Исходный отрывок:
Повалиха — старинное кушанье. Голодуха в старой России была далеко не редкостью. Обильной матушка Русь была лишь в нечастые урожайные годы. В неурожайные годы на почве голода возникали болезни, часто повальные — холера, дизентерия, тиф и прочие, уносившие чуть не миллионы жизней. Особенно велика была смертность детей. Выживало иногда менее половины родившихся детей.
При часто повторявшихся голодухах, совершенно неправильном питании и, видимо, употреблении водочки мой дед приобрел хроническую желудочную болезнь. Он умер еще до моего рождения, как тогда говорили, от «катара желудка». Отец рассказывал, что местные эскулапы советовали ему питаться получше, отказаться от употребления грубой пищи. Но дед был не в состоянии выполнить эти советы даже тогда, когда его огромная семья распалась. Все разбрелись по белу свету, каждый зажил собственной жизнью. Дома оставались только калеки, не вышедшие замуж девицы и старики. Кажется, однако, у деда к концу его жизни никто не висел на шее.
Братья и сестры деда, когда-то составлявшие основу семьи, мне совершенно неизвестны. Неизвестны мне и потомки этих братьев и сестер деда. Впрочем, в детские годы я знавал двоюродного брата отца Моисея Матвеевича Александрийского. Видимо, он был сыном одной из сестер деда. Кроме этого, мне пришлось встречаться или слышать о многих Фигуровских. Вероятно — это были потомки моего прадеда.

Записи из собрания данных:
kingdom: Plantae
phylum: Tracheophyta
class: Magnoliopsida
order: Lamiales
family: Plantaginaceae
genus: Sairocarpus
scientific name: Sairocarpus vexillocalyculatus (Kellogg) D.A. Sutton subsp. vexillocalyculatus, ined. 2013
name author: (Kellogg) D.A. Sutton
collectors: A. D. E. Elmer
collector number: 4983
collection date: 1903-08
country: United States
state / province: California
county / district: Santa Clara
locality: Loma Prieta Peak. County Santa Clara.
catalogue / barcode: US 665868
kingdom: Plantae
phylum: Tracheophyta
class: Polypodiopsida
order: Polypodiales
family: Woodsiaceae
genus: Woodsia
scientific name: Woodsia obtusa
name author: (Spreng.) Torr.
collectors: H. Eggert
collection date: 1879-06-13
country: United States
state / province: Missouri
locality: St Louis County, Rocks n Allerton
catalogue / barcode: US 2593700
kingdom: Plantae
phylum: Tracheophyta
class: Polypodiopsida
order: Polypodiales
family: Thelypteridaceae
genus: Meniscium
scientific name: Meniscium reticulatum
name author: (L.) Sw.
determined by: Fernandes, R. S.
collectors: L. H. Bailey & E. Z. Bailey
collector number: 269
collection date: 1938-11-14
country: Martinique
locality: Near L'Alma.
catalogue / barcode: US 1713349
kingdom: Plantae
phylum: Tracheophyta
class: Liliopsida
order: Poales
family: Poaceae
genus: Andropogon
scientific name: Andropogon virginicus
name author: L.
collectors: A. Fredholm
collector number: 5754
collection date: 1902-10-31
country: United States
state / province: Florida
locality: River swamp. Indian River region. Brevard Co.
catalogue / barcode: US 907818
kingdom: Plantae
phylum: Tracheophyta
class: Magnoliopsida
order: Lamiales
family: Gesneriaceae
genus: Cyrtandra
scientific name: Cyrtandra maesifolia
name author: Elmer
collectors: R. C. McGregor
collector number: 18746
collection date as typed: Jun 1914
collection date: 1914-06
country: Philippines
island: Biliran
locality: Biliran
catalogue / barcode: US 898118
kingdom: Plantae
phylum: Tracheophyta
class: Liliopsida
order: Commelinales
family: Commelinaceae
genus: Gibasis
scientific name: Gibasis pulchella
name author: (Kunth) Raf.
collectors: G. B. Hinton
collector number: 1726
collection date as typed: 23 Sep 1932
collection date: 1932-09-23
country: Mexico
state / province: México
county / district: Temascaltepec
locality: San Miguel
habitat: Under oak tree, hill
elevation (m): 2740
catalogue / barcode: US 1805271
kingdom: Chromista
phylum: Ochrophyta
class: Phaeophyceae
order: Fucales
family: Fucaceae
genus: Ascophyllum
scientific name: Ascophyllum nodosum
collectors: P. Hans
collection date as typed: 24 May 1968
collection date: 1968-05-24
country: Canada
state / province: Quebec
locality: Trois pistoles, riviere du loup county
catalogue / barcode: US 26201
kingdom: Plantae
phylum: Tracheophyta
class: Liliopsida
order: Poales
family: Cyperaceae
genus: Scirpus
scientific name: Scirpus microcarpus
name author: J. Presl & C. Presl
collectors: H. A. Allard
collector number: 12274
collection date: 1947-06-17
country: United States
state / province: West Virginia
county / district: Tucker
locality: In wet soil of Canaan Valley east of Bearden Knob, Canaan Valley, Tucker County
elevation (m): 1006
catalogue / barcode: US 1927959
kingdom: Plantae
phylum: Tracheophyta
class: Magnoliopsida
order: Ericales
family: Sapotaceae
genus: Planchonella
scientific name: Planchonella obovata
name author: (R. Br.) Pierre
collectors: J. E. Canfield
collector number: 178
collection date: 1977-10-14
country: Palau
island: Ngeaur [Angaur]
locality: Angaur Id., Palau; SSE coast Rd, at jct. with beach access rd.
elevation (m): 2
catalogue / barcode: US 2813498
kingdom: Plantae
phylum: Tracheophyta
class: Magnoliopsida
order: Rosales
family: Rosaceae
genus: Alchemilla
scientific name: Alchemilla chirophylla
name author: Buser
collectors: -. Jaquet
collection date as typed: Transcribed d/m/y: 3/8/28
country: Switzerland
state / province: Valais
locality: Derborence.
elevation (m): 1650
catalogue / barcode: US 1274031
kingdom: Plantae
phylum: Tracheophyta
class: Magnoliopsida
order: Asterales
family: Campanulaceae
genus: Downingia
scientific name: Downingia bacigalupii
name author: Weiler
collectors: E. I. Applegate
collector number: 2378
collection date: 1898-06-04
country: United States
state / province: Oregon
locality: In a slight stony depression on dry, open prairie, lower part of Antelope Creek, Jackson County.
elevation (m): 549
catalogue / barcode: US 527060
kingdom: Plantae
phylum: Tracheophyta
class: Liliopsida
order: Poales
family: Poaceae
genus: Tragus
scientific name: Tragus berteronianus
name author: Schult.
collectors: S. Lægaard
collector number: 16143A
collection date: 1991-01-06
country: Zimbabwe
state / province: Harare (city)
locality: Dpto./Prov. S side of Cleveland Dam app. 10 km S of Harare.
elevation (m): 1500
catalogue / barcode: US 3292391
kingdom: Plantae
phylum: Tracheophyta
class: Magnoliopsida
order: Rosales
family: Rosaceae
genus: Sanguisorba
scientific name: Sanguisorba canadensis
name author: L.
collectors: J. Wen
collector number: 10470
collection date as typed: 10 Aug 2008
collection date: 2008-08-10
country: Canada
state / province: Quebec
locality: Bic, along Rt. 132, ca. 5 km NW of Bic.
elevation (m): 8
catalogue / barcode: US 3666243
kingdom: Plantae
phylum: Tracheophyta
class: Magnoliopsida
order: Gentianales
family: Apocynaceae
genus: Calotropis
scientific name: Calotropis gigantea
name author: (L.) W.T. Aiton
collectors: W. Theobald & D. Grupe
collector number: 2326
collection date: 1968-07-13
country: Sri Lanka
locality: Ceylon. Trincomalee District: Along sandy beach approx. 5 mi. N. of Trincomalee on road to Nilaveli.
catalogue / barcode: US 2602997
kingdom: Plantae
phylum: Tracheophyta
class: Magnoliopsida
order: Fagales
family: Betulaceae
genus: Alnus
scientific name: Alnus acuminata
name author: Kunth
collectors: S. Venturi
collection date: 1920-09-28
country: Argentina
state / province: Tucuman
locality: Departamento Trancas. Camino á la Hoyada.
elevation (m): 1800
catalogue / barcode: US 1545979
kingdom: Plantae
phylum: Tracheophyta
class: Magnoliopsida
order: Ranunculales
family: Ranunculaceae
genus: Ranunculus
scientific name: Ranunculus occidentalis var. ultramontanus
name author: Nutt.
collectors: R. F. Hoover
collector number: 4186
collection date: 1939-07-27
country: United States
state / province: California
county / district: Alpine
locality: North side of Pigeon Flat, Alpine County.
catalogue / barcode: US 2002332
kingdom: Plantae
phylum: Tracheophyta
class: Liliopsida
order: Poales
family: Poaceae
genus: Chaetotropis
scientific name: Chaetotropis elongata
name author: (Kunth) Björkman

Что сделать:
1. Ответьте по отрывку о деде:
(а) Какие повальные болезни, возникавшие в неурожайные годы, перечислены?
(б) От чего, как тогда говорили, умер дед?
(в) Какого двоюродного брата отца автор знавал в детские годы?
2. Пожалуйста, перепишите из отрывка о деде часть между словами «Повалиха — старинное» и «половины родившихся детей.» включительно.
3. Продолжите отрывок о деде с того места, на котором он заканчивается.

Ваши ответы:
1.
(а) Холера, дизентерия, тиф.
(б) От «катара желудка».
(в) Моисея Матвеевича Александрийского.

2.
Повалиха — старинное кушанье. Голодуха в старой России была далеко не редкостью. Обильной матушка Русь была лишь в нечастые урожайные годы. В неурожайные годы на почве голода возникали болезни, часто повальные — холера, дизентерия, тиф и прочие, уносившие чуть не миллионы жизней. Особенно велика была смертность детей. Выживало иногда менее половины родившихся детей.

3.
Но некоторые сыновья и дочери деда, мои дяди и тетки известны мне лучше. Так, старшим братом отца был дядя Федор Иванович (священник). Я помню его уже седым, небольшого роста человеком, всегда хлопотавшим либо о переходе на новое место, либо о чем другом. Почему-то дядя Федор встает в моей памяти в ассоциации с чеховским отцом Анастасием. Дядя Федор здорово «зашибал» и, вероятно, это обстоятельство было не последней причиной его хлопот о перемене места. Все же он дожил до старости и кончил жизнь, как я слышал, трагично — сгорел во время пожара в пьяном виде уже после революции. У него были дети. Вероятно, некоторые из них, или их дети жительствуют и сейчас. С одним из них, Константином Федоровичем — ветеринаром я встречался даже в году 1918–1919. Другого сына дяди Федора — Павла Федоровича я знал безнадежно больным шизофреником. Он был помещен в психиатрическую колонию «Никольское» недалеко от Костромы (там одно время служил мой отец) и принадлежал к числу «буйных» больных. «Буйство» приходило к нему время от времени. Обычно же он был тихим, и таким я навещал его. Большую часть времени он писал. Лист курительной бумаги он тщательно разрывал на шестнадцатые доли и на каждой бумажке красивым писарским почерком карандашом он писал одну и ту же жалобу о том, что его безвинно посадили «в тюрьму» и что он просит обратить внимание на проявленную к нему несправедливость. Таких совершенно одинаковых бумажек-жалоб он передавал мне сотни, явно надеясь, что хоть одна из них попадет к «доброму» начальству и его освободят. Но он был безнадежно болен «ранним слабоумием».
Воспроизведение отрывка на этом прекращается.